- _Try it_
Where an entry holds an image, leave the image out; otherwise reproduce the entry exactly.

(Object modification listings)
----
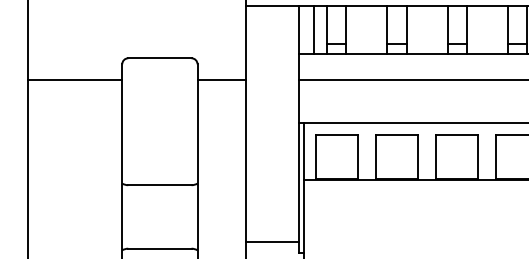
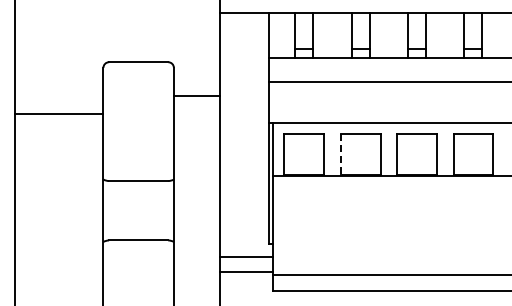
line: (314, 29) -> (283, 35), removed
line: (75, 79) -> (59, 114), moved
line: (221, 79) -> (196, 96), moved
line: (375, 156) -> (340, 154), solid -> dashed
line: (272, 242) -> (244, 234), removed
----
- _Solution_
line: (314, 29) -> (283, 35), removed
line: (75, 79) -> (59, 114), moved
line: (221, 79) -> (196, 96), moved
line: (375, 156) -> (340, 154), solid -> dashed
line: (272, 242) -> (244, 234), removed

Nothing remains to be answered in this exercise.